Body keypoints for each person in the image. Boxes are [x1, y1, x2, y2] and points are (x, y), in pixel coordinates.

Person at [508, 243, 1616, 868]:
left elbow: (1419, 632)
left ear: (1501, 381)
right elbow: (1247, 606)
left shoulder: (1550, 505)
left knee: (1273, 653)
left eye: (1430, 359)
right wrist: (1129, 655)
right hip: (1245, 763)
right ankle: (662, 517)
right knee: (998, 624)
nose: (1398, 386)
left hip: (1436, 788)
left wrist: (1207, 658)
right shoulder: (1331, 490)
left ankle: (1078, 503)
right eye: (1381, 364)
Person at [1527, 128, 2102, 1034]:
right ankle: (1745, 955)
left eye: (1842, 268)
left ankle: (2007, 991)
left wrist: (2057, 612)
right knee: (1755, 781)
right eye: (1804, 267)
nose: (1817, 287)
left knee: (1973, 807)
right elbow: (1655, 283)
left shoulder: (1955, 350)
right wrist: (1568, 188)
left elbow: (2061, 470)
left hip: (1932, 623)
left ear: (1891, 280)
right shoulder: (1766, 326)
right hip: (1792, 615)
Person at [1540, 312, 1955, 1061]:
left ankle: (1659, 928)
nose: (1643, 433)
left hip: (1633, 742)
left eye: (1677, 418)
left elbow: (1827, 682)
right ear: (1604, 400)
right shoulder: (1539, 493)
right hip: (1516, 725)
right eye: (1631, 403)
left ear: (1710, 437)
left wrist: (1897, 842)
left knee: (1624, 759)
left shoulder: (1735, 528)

* [Your assignment]:
Among the entries above, the lines between the ones containing "left elbow: (1419, 632)" and "left hip: (1932, 623)", inclusive, are to be transcribed exactly. No other line is to be given.

* [Answer to this task]:
left elbow: (1419, 632)
left ear: (1501, 381)
right elbow: (1247, 606)
left shoulder: (1550, 505)
left knee: (1273, 653)
left eye: (1430, 359)
right wrist: (1129, 655)
right hip: (1245, 763)
right ankle: (662, 517)
right knee: (998, 624)
nose: (1398, 386)
left hip: (1436, 788)
left wrist: (1207, 658)
right shoulder: (1331, 490)
left ankle: (1078, 503)
right eye: (1381, 364)
Person at [1527, 128, 2102, 1034]:
right ankle: (1745, 955)
left eye: (1842, 268)
left ankle: (2007, 991)
left wrist: (2057, 612)
right knee: (1755, 781)
right eye: (1804, 267)
nose: (1817, 287)
left knee: (1973, 807)
right elbow: (1655, 283)
left shoulder: (1955, 350)
right wrist: (1568, 188)
left elbow: (2061, 470)
left hip: (1932, 623)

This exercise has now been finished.